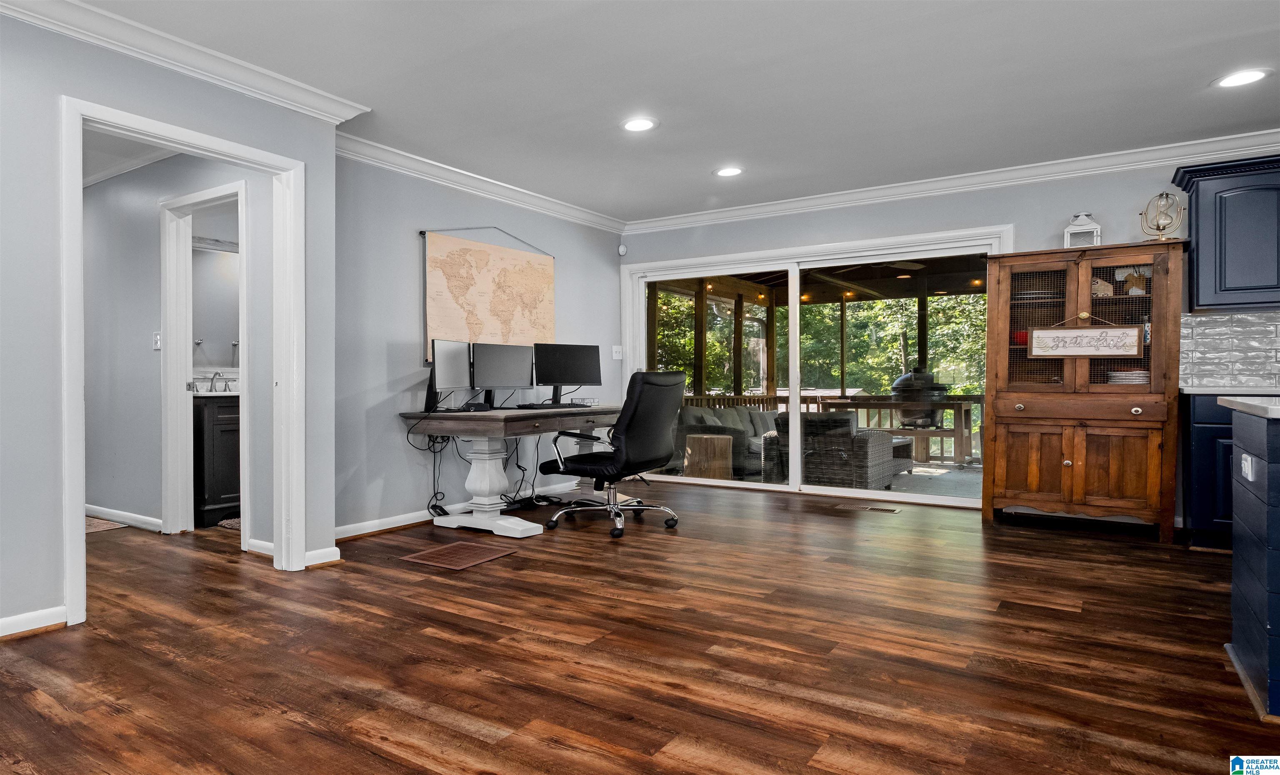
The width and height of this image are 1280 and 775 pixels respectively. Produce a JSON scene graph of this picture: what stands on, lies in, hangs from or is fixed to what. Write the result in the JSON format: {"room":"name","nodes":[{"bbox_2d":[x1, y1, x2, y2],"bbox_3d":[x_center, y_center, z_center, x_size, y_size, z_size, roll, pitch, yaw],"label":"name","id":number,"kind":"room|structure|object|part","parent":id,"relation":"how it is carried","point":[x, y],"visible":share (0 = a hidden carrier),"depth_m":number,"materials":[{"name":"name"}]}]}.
{"room":"office","nodes":[
{"label":"office","id":0,"kind":"room"},
{"bbox_2d":[0,5,338,641],"bbox_3d":[-2.752,-0.265,1.761,0.121,2.462,3.943,0,1,33],"label":"left wall","id":1,"kind":"structure","parent":0,"point":[51,280],"depth_m":2.44,"materials":[{"name":"grey paint"}]},
{"bbox_2d":[0,605,65,639],"bbox_3d":[-3.140,0.919,1.242,0.020,0.086,3.129,0,1,33],"label":"baseboard","id":2,"kind":"structure","parent":1,"relation":"attached to","point":[3,622],"depth_m":2.44,"materials":[{"name":"white paint"}]},
{"bbox_2d":[60,98,304,628],"bbox_3d":[-2.090,-0.082,2.937,0.178,2.069,0.968,0,1,33],"label":"door frame","id":3,"kind":"structure","parent":1,"relation":"in","point":[84,513],"depth_m":3.02,"materials":[{"name":"white paint"}]},
{"bbox_2d":[0,0,375,122],"bbox_3d":[-2.690,-1.459,1.708,0.110,0.112,4.227,0,1,33],"label":"crown molding","id":4,"kind":"structure","parent":1,"relation":"attached to","point":[131,42],"depth_m":2.76,"materials":[{"name":"white paint"}]},
{"bbox_2d":[304,545,342,567],"bbox_3d":[-1.706,0.903,3.330,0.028,0.089,0.258,0,1,33],"label":"baseboard","id":5,"kind":"structure","parent":1,"relation":"attached to","point":[328,559],"depth_m":3.33,"materials":[{"name":"white paint"}]},
{"bbox_2d":[78,147,278,552],"bbox_3d":[-3.366,-0.300,4.306,2.914,2.461,0.126,0,1,33],"label":"hallway wall","id":6,"kind":"structure","parent":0,"point":[119,188],"depth_m":4.21,"materials":[{"name":"paint"}]},
{"bbox_2d":[85,504,162,531],"bbox_3d":[-3.828,0.898,4.413,1.821,0.087,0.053,0,1,33],"label":"baseboard","id":7,"kind":"structure","parent":6,"relation":"attached to","point":[117,516],"depth_m":4.32,"materials":[{"name":"white paint"}]},
{"bbox_2d":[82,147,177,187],"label":"crown molding","id":8,"kind":"structure","parent":6,"relation":"attached to","point":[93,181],"depth_m":4.18,"materials":[{"name":"white paint"}]},
{"bbox_2d":[152,331,161,350],"bbox_3d":[-3.124,-0.297,4.063,0.072,0.116,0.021,0,1,33],"label":"light switch","id":9,"kind":"object","parent":6,"relation":"attached to","point":[158,338],"visible":0.98,"depth_m":4.06,"materials":[{"name":"white plastic"}]},
{"bbox_2d":[161,180,247,539],"bbox_3d":[-2.611,-0.092,3.817,0.884,2.072,0.153,0,1,33],"label":"bathroom door frame","id":10,"kind":"structure","parent":6,"relation":"attached to","point":[186,417],"depth_m":3.97,"materials":[{"name":"white paint"}]},
{"bbox_2d":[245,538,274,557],"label":"baseboard","id":11,"kind":"structure","parent":6,"relation":"attached to","point":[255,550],"depth_m":3.52,"materials":[{"name":"white paint"}]},
{"bbox_2d":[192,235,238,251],"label":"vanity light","id":12,"kind":"object","parent":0,"point":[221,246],"visible":0.54,"depth_m":4.66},
{"bbox_2d":[191,243,239,370],"bbox_3d":[-3.155,-0.602,4.792,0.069,0.890,0.644,0,1,33],"label":"bathroom mirror","id":13,"kind":"object","parent":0,"point":[212,333],"visible":0.5,"depth_m":4.74,"materials":[{"name":"mirror"}]},
{"bbox_2d":[334,150,623,535],"bbox_3d":[-1.074,-0.309,4.941,0.135,2.480,3.190,0,1,33],"label":"side wall","id":14,"kind":"structure","parent":0,"point":[407,253],"depth_m":4.20,"materials":[{"name":"grey paint"}]},
{"bbox_2d":[332,481,571,539],"bbox_3d":[-1.144,0.875,4.710,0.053,0.084,2.581,0,1,33],"label":"baseboard","id":15,"kind":"structure","parent":14,"relation":"attached to","point":[369,531],"depth_m":4.21,"materials":[{"name":"white paint"}]},
{"bbox_2d":[336,130,625,232],"bbox_3d":[-1.050,-1.482,4.794,0.100,0.109,3.367,0,1,33],"label":"crown molding","id":16,"kind":"structure","parent":14,"relation":"attached to","point":[459,179],"depth_m":4.48,"materials":[{"name":"white paint"}]},
{"bbox_2d":[422,227,554,363],"bbox_3d":[-1.083,-0.684,4.752,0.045,1.024,1.222,0,1,33],"label":"map","id":17,"kind":"object","parent":14,"relation":"attached to","point":[542,258],"visible":0.91,"depth_m":4.65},
{"bbox_2d":[611,344,622,359],"bbox_3d":[-0.210,-0.325,5.878,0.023,0.122,0.116,0,1,33],"label":"light switch","id":18,"kind":"object","parent":14,"relation":"attached to","point":[618,357],"visible":0.99,"depth_m":5.88,"materials":[{"name":"white plastic"}]},
{"bbox_2d":[617,243,627,255],"bbox_3d":[-0.168,-1.308,5.987,0.061,0.091,0.059,0,1,33],"label":"motion sensor","id":19,"kind":"object","parent":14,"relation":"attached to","point":[621,249],"visible":0.99,"depth_m":5.97,"materials":[{"name":"white plastic"}]},
{"bbox_2d":[0,480,1278,774],"bbox_3d":[-0.163,0.997,2.356,9.242,0.099,7.176,0,1,33],"label":"floor","id":20,"kind":"structure","parent":0,"point":[468,738],"depth_m":2.25,"materials":[{"name":"brown wood"}]},
{"bbox_2d":[84,515,127,533],"bbox_3d":[-3.914,0.937,4.199,0.817,0.012,0.532,0,1,33],"label":"rug","id":21,"kind":"object","parent":20,"relation":"on","point":[110,526],"visible":0.34,"depth_m":4.22,"materials":[{"name":"carpet"}]},
{"bbox_2d":[192,393,240,526],"bbox_3d":[-2.894,0.434,4.654,0.541,1.023,0.822,0,1,33],"label":"bathroom vanity","id":22,"kind":"object","parent":20,"relation":"on","point":[219,441],"visible":0.32,"depth_m":4.29,"materials":[{"name":"wood"}]},
{"bbox_2d":[208,371,232,391],"bbox_3d":[-3.103,-0.041,4.659,0.162,0.156,0.151,0,1,33],"label":"faucet","id":23,"kind":"object","parent":22,"relation":"on","point":[214,376],"visible":0.99,"depth_m":4.65,"materials":[{"name":"silver metal"}]},
{"bbox_2d":[215,516,241,531],"bbox_3d":[-2.567,0.932,4.408,0.510,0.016,0.584,0,1,33],"label":"bath mat","id":24,"kind":"object","parent":20,"relation":"on","point":[231,526],"visible":0.22,"depth_m":4.27,"materials":[{"name":"carpet"}]},
{"bbox_2d":[398,540,518,568],"bbox_3d":[-1.019,0.936,3.543,0.427,0.008,0.461,0,1,33],"label":"floor vent","id":25,"kind":"object","parent":20,"relation":"in","point":[457,547],"visible":0.98,"depth_m":3.51,"materials":[{"name":"brown metal"}]},
{"bbox_2d":[397,405,620,537],"bbox_3d":[-0.715,0.541,4.508,0.814,0.768,1.785,0,1,33],"label":"desk","id":26,"kind":"object","parent":20,"relation":"on","point":[433,415],"visible":0.9,"depth_m":4.08,"materials":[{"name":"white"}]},
{"bbox_2d":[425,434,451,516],"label":"cable bundle","id":27,"kind":"object","parent":26,"relation":"hanging from","point":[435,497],"visible":0.69,"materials":[{"name":"black plastic"}]},
{"bbox_2d":[429,339,473,412],"bbox_3d":[-1.237,-0.079,4.123,0.173,0.454,0.565,0,1,14],"label":"monitor","id":28,"kind":"object","parent":26,"relation":"on","point":[445,360],"visible":0.93,"depth_m":4.08,"materials":[{"name":"black plastic"}]},
{"bbox_2d":[470,341,534,409],"bbox_3d":[-0.981,-0.081,4.387,0.557,0.455,0.190,0,1,-38],"label":"monitor","id":29,"kind":"object","parent":26,"relation":"on","point":[511,381],"visible":0.98,"depth_m":4.38,"materials":[{"name":"black plastic"}]},
{"bbox_2d":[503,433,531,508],"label":"cable","id":30,"kind":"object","parent":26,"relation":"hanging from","point":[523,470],"visible":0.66,"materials":[{"name":"black plastic"}]},
{"bbox_2d":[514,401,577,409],"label":"keyboard","id":31,"kind":"object","parent":26,"relation":"on","point":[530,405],"visible":0.98,"depth_m":4.46,"materials":[{"name":"black plastic"}]},
{"bbox_2d":[531,342,602,406],"bbox_3d":[-0.573,-0.100,4.906,0.583,0.468,0.194,0,1,-27],"label":"monitor","id":32,"kind":"object","parent":26,"relation":"on","point":[566,369],"visible":0.99,"depth_m":4.89,"materials":[{"name":"black plastic"}]},
{"bbox_2d":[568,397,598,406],"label":"sign","id":33,"kind":"object","parent":26,"relation":"on","point":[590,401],"visible":0.98,"depth_m":4.81,"materials":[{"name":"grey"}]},
{"bbox_2d":[538,370,686,537],"bbox_3d":[-0.150,0.398,4.257,0.840,1.059,0.784,0,1,33],"label":"office chair","id":34,"kind":"object","parent":20,"relation":"on","point":[635,410],"visible":0.99,"depth_m":4.05,"materials":[{"name":"black leather"}]},
{"bbox_2d":[830,501,900,512],"bbox_3d":[1.718,0.915,4.793,0.474,0.010,0.164,0,1,33],"label":"floor vent","id":35,"kind":"object","parent":20,"relation":"in","point":[875,509],"visible":0.97,"depth_m":4.76,"materials":[{"name":"brown metal"}]},
{"bbox_2d":[981,241,1184,541],"bbox_3d":[2.874,0.029,4.161,1.071,1.789,0.511,0,1,33],"label":"wooden cabinet","id":36,"kind":"object","parent":20,"relation":"on","point":[1074,456],"visible":0.96,"depth_m":4.02,"materials":[{"name":"brown wood"}]},
{"bbox_2d":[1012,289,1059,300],"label":"plate stack","id":37,"kind":"object","parent":36,"relation":"in","point":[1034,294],"visible":0.51,"depth_m":4.26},
{"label":"doors","id":38,"kind":"part","parent":36,"relation":"part of","materials":[{"name":"brown wood"}]},
{"bbox_2d":[1062,212,1101,247],"bbox_3d":[2.956,-1.031,4.216,0.189,0.275,0.177,0,1,33],"label":"lantern","id":39,"kind":"object","parent":36,"relation":"on","point":[1083,229],"visible":0.8,"depth_m":4.17,"materials":[{"name":"white metal"}]},
{"bbox_2d":[1027,316,1143,357],"bbox_3d":[2.818,-0.338,4.003,0.592,0.284,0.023,0,1,33],"label":"hanging sign","id":40,"kind":"object","parent":36,"relation":"hanging from","point":[1076,340],"visible":0.99,"depth_m":3.99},
{"bbox_2d":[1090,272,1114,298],"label":"figurine","id":41,"kind":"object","parent":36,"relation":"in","point":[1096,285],"visible":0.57,"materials":[{"name":"beige wood"}]},
{"bbox_2d":[1106,368,1148,384],"bbox_3d":[3.136,-0.057,4.033,0.272,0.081,0.269,0,1,-31],"label":"plate stack","id":42,"kind":"object","parent":36,"relation":"in","point":[1143,379],"visible":0.62,"depth_m":3.95,"materials":[{"name":"white"}]},
{"bbox_2d":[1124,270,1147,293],"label":"figurine","id":43,"kind":"object","parent":36,"relation":"in","point":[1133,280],"visible":0.74,"depth_m":4.09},
{"bbox_2d":[1139,191,1185,241],"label":"hourglass","id":44,"kind":"object","parent":36,"relation":"on","point":[1157,225],"visible":0.92,"depth_m":3.95,"materials":[{"name":"gold metal"}]},
{"bbox_2d":[1180,394,1236,548],"bbox_3d":[3.705,0.490,3.555,1.005,0.875,0.622,0,1,33],"label":"base cabinet","id":45,"kind":"object","parent":20,"relation":"on","point":[1209,427],"visible":0.4,"depth_m":3.56,"materials":[{"name":"blue paint"}]},
{"bbox_2d":[1182,385,1279,397],"bbox_3d":[4.121,0.028,3.381,1.824,0.039,0.684,0,1,33],"label":"countertop","id":46,"kind":"structure","parent":45,"relation":"on","point":[1209,391],"depth_m":3.59,"materials":[{"name":"stone"}]},
{"bbox_2d":[1226,405,1279,721],"bbox_3d":[2.828,0.519,1.444,2.233,0.890,0.857,0,1,33],"label":"kitchen island","id":47,"kind":"object","parent":20,"relation":"on","point":[1236,552],"visible":1,"depth_m":1.96,"materials":[{"name":"blue"}]},
{"bbox_2d":[1240,452,1256,481],"bbox_3d":[1.917,0.252,1.989,0.011,0.074,0.104,0,1,33],"label":"socket","id":48,"kind":"object","parent":47,"relation":"attached to","point":[1245,475],"visible":0.98,"depth_m":1.97,"materials":[{"name":"white plastic"}]},
{"bbox_2d":[1218,396,1279,419],"bbox_3d":[2.621,0.066,1.769,1.466,0.039,0.975,0,1,33],"label":"island countertop","id":49,"kind":"structure","parent":47,"relation":"on","point":[1257,408],"depth_m":2.05,"materials":[{"name":"white stone"}]},
{"bbox_2d":[44,0,1279,222],"bbox_3d":[-0.002,-1.562,2.223,8.855,0.108,6.845,0,1,33],"label":"ceiling","id":50,"kind":"structure","parent":0,"point":[701,181],"depth_m":3.13,"materials":[{"name":"white paint"}]},
{"bbox_2d":[620,116,657,131],"bbox_3d":[-0.009,-1.532,3.672,0.209,0.008,0.209,0,1,33],"label":"recessed light","id":51,"kind":"object","parent":50,"relation":"in","point":[640,123],"visible":0.99,"depth_m":3.66,"materials":[{"name":"white"}]},
{"bbox_2d":[714,165,743,177],"bbox_3d":[0.641,-1.547,4.512,0.212,0.008,0.211,0,1,33],"label":"recessed light","id":52,"kind":"object","parent":50,"relation":"in","point":[730,172],"visible":0.99,"depth_m":4.50,"materials":[{"name":"white"}]},
{"bbox_2d":[1213,68,1269,87],"bbox_3d":[2.976,-1.527,3.111,0.212,0.007,0.211,0,1,33],"label":"recessed light","id":53,"kind":"object","parent":50,"relation":"in","point":[1248,76],"visible":0.99,"depth_m":3.11,"materials":[{"name":"white"}]},
{"bbox_2d":[628,156,1279,527],"bbox_3d":[2.756,-0.321,4.546,6.656,2.480,0.149,0,1,33],"label":"back wall","id":54,"kind":"structure","parent":0,"point":[879,218],"depth_m":4.61,"materials":[{"name":"paint"}]},
{"bbox_2d":[621,225,1004,506],"bbox_3d":[1.313,-0.125,5.480,3.095,2.051,0.170,0,1,33],"label":"sliding glass door","id":55,"kind":"structure","parent":54,"relation":"in","point":[974,504],"depth_m":5.40,"materials":[{"name":"glass"}]},
{"bbox_2d":[623,128,1279,234],"bbox_3d":[2.723,-1.492,4.378,6.581,0.114,0.099,0,1,33],"label":"crown molding","id":56,"kind":"structure","parent":54,"relation":"attached to","point":[753,210],"depth_m":4.51,"materials":[{"name":"white paint"}]},
{"bbox_2d":[1172,154,1279,309],"bbox_3d":[3.797,-0.902,3.697,0.944,0.858,0.349,0,1,33],"label":"upper cabinet","id":57,"kind":"object","parent":54,"relation":"attached to","point":[1200,249],"visible":0.99,"depth_m":3.70,"materials":[{"name":"blue paint"}]},
{"bbox_2d":[1180,311,1279,389],"bbox_3d":[4.413,-0.224,3.525,2.185,0.467,0.013,0,1,33],"label":"tile backsplash","id":58,"kind":"structure","parent":54,"relation":"attached to","point":[1243,323],"depth_m":3.97,"materials":[{"name":"tile"}]},
{"label":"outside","id":59,"kind":"structure","parent":0,"visible":0},
{"bbox_2d":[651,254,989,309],"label":"porch ceiling","id":60,"kind":"structure","parent":59,"point":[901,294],"depth_m":8.17,"materials":[{"name":"brown wood"}]},
{"bbox_2d":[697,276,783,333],"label":"string lights","id":61,"kind":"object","parent":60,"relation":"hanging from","point":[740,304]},
{"bbox_2d":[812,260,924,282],"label":"ceiling fan","id":62,"kind":"object","parent":60,"relation":"hanging from","point":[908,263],"visible":0.58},
{"bbox_2d":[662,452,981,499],"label":"porch floor","id":63,"kind":"structure","parent":59,"point":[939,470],"depth_m":6.39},
{"bbox_2d":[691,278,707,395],"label":"porch post","id":64,"kind":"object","parent":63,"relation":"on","point":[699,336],"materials":[{"name":"brown wood"}]},
{"bbox_2d":[683,433,734,478],"bbox_3d":[0.751,0.766,6.651,0.508,0.498,0.497,0,1,33],"label":"side table","id":65,"kind":"object","parent":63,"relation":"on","point":[727,441],"visible":0.84,"depth_m":6.43,"materials":[{"name":"brown wood"}]},
{"bbox_2d":[669,405,783,476],"bbox_3d":[1.315,0.618,8.013,0.927,0.788,2.356,0,1,33],"label":"outdoor sofa","id":66,"kind":"object","parent":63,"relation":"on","point":[753,415],"visible":0.39,"depth_m":7.35,"materials":[{"name":"grey fabric"}]},
{"bbox_2d":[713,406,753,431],"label":"throw pillow","id":67,"kind":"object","parent":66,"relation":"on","point":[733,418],"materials":[{"name":"grey fabric"}]},
{"bbox_2d":[675,391,982,461],"bbox_3d":[3.089,0.499,8.842,4.034,0.916,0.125,0,1,33],"label":"deck railing","id":68,"kind":"object","parent":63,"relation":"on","point":[775,398],"visible":0.32,"depth_m":8.74,"materials":[{"name":"brown wood"}]},
{"bbox_2d":[761,410,898,489],"bbox_3d":[1.899,0.644,6.346,1.030,0.830,0.929,0,1,33],"label":"wicker armchair","id":69,"kind":"object","parent":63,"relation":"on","point":[868,436],"visible":0.7,"depth_m":5.98,"materials":[{"name":"grey wicker"}]},
{"bbox_2d":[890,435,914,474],"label":"table","id":70,"kind":"object","parent":63,"relation":"on","point":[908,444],"visible":0.26,"depth_m":6.93,"materials":[{"name":"wicker"}]},
{"bbox_2d":[890,366,950,429],"bbox_3d":[3.462,0.149,7.833,0.644,0.825,0.624,0,1,33],"label":"grill","id":71,"kind":"object","parent":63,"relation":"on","point":[929,379],"visible":0.81,"depth_m":7.66,"materials":[{"name":"ceramic"}]},
{"bbox_2d":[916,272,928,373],"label":"porch post","id":72,"kind":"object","parent":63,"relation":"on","point":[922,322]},
{"label":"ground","id":73,"kind":"structure","parent":59,"visible":0},
{"bbox_2d":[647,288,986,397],"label":"trees","id":74,"kind":"object","parent":73,"relation":"on","point":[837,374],"visible":0.18,"materials":[{"name":"green plant"}]}
]}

Prompt
What lines in the listing contain "post"? Copy them all.

Response below
{"bbox_2d":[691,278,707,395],"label":"porch post","id":64,"kind":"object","parent":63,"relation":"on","point":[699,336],"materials":[{"name":"brown wood"}]},
{"bbox_2d":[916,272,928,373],"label":"porch post","id":72,"kind":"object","parent":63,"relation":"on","point":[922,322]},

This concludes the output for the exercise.